A Story Behind A Photograph by Janaki Mistry

A Story Behind A Photograph by Janaki Mistry

A Story Behind A Photograph by Janaki Mistry

5 mins
On Photography
 
 
Janaki Mistry shares the story behind her photograph series Might Bang, Might Not.
 
These images are from a series of emotionally charged photographs I documented on the 6th of June 2020 during the uprising of the Black Lives Matter (BLM) movement as the public took up space through London to protest racial injustice with the act of walking. The collection of images articulates a visual diary that draws connections between the complexity of Britain’s history and contemporary power dynamics that shape an individual’s identities today.
An image of the Black Lives Matter movement by Janaki Mistry

Using zoomed in photographs works as a direct communication to telling narratives about people’s reaction to the Death of George Floyd and, the Black Lives Matter Movement allowing racial injustices to come through. I used juxtapositions with the statue of Churchill and the British flag alongside protesters placards to speak to wider associations of patriotism and its impact on people of colour growing up. The location of London is important for bringing the context of the photograph because it reveals the corruption in the UK as well as America. The death of George Floyd led him to become a weighted household name embodying all the lives lost through police brutality and for starting conversations about racism, colonialism, and how individuals’ lives are still being disadvantaged by this today.

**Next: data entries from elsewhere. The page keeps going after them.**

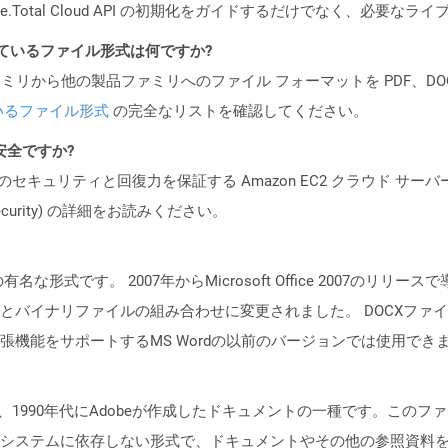
e.Total Cloud API の初期化をガイドするだけでなく、必要
ポートされているファイル形式は何ですか?
製品ファミリから他の製品ファミリへのファイル フォーマットを PDF、DOCX、
いるファイル形式
の完全なリストを確認してください。
も安全ですか?
ビスのセキュリティと回復力を保証する Amazon EC2 クラウド サーバ
oud/security) の詳細をお読みください。
メントの有名な形式です。 2007年からMicrosoft Office 200
とバイナリファイルの組み合わせに変更されました。 DOCXファイルは
張機能をサポートするMS Wordの以前のバージョンでは使用でき
、1990年代にAdobeが作成したドキュメントの一種です。この
システムに依存しない形式で、ドキュメントやその他の参照資料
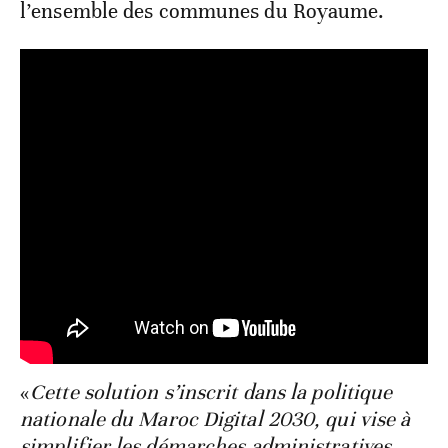
l’ensemble des communes du Royaume.
«
Cette solution s’inscrit dans la politique
nationale du Maroc Digital 2030, qui vise à
simplifier les démarches administratives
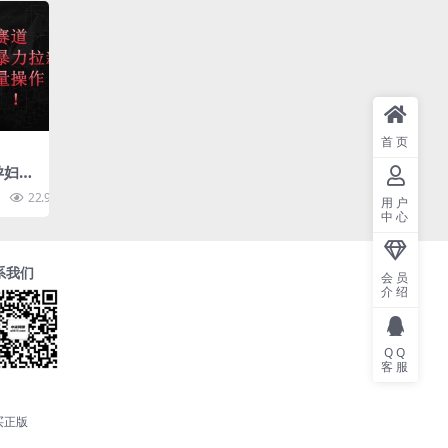
首页
孕妇宝
日两
22.9K
10
用户
+
中心
系我们
会员
介绍
QQ
客服
买正版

An image of the Black Lives Matter movement by Janaki Mistry

These photographs challenge the usual ways of thinking as the narrative is depicted delicately giving context to the surroundings of London, highlighting how attitudes towards Britain's colonial history are changing. The longer you look the more you feel an unsettling itch running throughout your body as you have so many unanswered questions that keep snowballing off on another.  Like, why does society have less respect for the police when we are meant to trust the police as they protect us? Therefore, in the photograph above, why is the crowd walking against them and not in solidarity? The feeling of unknowingness can be put in the fault of the education system for hiding the atrocities of the UK’s history of colonialism leaving a feeling of being cheated, robbed, and dis-heartedness. The image sparks a mass layering of emotions which accumulate to the surface.

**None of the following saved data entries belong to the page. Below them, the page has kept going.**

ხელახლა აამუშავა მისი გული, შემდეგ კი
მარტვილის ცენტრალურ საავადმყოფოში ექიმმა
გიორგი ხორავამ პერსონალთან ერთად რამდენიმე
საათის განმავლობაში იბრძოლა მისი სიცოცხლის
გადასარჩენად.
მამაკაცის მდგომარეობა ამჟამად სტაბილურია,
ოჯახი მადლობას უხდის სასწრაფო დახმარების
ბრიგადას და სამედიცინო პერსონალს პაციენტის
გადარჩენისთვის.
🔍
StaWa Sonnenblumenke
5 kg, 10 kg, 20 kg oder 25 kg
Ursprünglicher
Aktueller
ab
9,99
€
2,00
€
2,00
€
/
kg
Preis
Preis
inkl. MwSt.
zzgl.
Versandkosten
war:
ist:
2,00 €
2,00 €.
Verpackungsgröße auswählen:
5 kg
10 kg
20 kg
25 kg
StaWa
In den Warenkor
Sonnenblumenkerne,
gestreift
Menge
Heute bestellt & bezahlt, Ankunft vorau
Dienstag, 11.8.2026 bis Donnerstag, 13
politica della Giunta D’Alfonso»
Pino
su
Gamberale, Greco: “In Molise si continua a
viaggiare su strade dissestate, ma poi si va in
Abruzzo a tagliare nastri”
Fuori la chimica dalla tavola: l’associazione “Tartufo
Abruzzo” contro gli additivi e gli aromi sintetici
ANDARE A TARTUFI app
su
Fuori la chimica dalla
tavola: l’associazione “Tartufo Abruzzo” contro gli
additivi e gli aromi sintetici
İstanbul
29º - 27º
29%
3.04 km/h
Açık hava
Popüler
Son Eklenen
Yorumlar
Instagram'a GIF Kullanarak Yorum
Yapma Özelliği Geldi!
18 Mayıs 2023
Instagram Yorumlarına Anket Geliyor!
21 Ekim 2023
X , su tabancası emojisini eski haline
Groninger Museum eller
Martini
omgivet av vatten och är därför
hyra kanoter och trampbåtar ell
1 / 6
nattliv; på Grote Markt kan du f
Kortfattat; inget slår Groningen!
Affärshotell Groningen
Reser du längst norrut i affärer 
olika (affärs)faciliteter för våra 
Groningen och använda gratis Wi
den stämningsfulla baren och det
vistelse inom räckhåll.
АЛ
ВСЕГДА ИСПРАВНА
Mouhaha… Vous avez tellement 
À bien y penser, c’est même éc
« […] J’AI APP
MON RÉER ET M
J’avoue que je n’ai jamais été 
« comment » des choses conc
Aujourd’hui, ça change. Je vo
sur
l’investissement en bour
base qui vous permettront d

The media has been seen to depict the BLM protests as violent and aggressive however this photo questions that narrative. In the image, the relationship between the police and the public creates an unresolved and disorientating dynamic. You cannot easily tell who is in control. In doing the protest is unfolding as you should ‘trust,’ the police are in control however the crowd is arranged in a way that looks like they are guiding the van, implying they now have the respect of the streets. The image captures the sombre feeling of that day and how strangers in the public showed their unity by wearing black.

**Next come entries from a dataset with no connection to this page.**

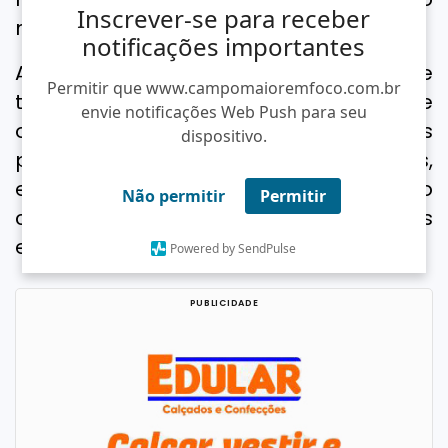
Inscrever-se para receber
no
site
da Fundação Carlos Chagas.
notificações importantes
A Sesapi reforça a importância de que
Permitir que www.campomaioremfoco.com.br
todos os candidatos leiam atentamente
envie notificações Web Push para seu
o edital completo e suas retificações
dispositivo.
para acompanhar os cronogramas,
exigências e orientações, garantindo o
Não permitir
Permitir
cumprimento adequado das próximas
etapas do concurso.
Powered by SendPulse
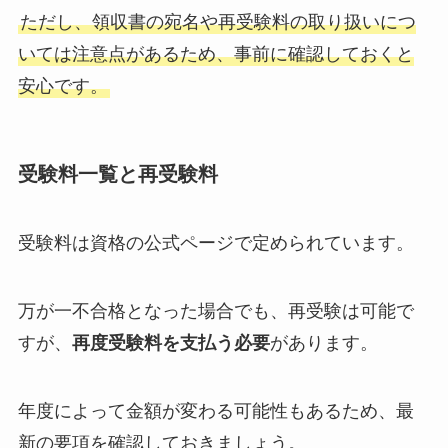
ただし、領収書の宛名や再受験料の取り扱いにつ
いては注意点があるため、事前に確認しておくと
安心です。
受験料一覧と再受験料
受験料は資格の公式ページで定められています。
万が一不合格となった場合でも、再受験は可能で
すが、
再度受験料を支払う必要
があります。
年度によって金額が変わる可能性もあるため、最
新の要項を確認しておきましょう。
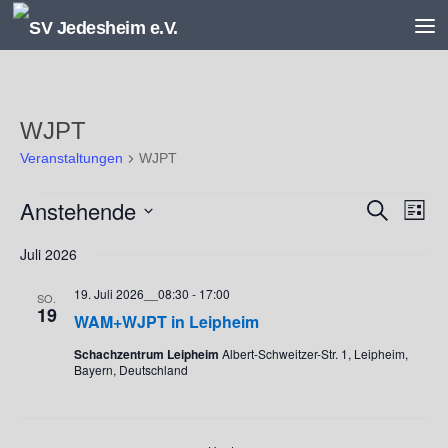
Unter dem Inhalt
WJPT
Veranstaltungen
WJPT
Veranstaltungen
Anstehende
V
V
Suche
Liste
e
e
Datum
r
r
Juli 2026
wählen.
a
a
19. Juli 2026__08:30
-
17:00
n
n
SO.
19
s
s
WAM+WJPT in Leipheim
t
t
Schachzentrum Leipheim
Albert-Schweitzer-Str. 1, Leipheim,
a
a
Bayern, Deutschland
l
l
t
t
u
u
n
n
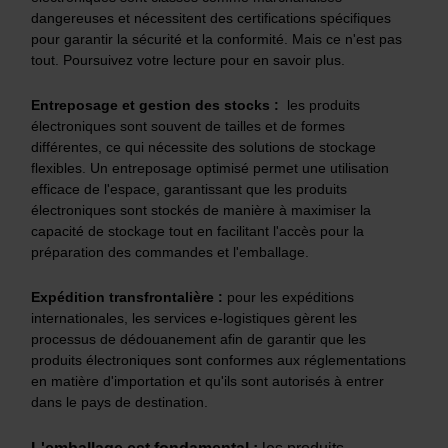
dangereuses et nécessitent des certifications spécifiques
pour garantir la sécurité et la conformité. Mais ce n'est pas
tout. Poursuivez votre lecture pour en savoir plus.
Entreposage et gestion des stocks :
les produits
électroniques sont souvent de tailles et de formes
différentes, ce qui nécessite des solutions de stockage
flexibles. Un entreposage optimisé permet une utilisation
efficace de l'espace, garantissant que les produits
électroniques sont stockés de manière à maximiser la
capacité de stockage tout en facilitant l'accès pour la
préparation des commandes et l'emballage.
Expédition transfrontalière :
pour les expéditions
internationales, les services e-logistiques gèrent les
processus de dédouanement afin de garantir que les
produits électroniques sont conformes aux réglementations
en matière d'importation et qu'ils sont autorisés à entrer
dans le pays de destination.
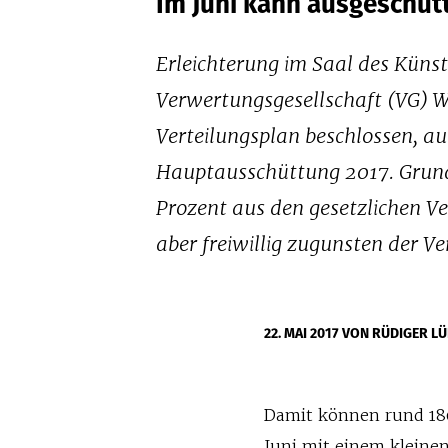
Im Juni kann ausgeschüt
Erleichterung im Saal des Küns
Verwertungsgesellschaft (VG) 
Verteilungsplan beschlossen, a
Hauptausschüttung 2017. Grund
Prozent aus den gesetzlichen V
aber freiwillig zugunsten der Ve
22. MAI 2017
VON RÜDIGER L
Damit können rund 1
Juni mit einem kleine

An image of the Black Lives Matter movement by Janaki Mistry

Lastly, it must also be noted the materiality of low- resolution video camera is a way to subvert the hierarchies of image. We fetishize the high-level quality of images as they stand out due to their immersive, seductive, and economic force which is purported by advertisement, graphic design, military, and scientific devices. Instead, the ‘low-res’ images demand more from an audience, as footage and narratives become abstracted and shifted.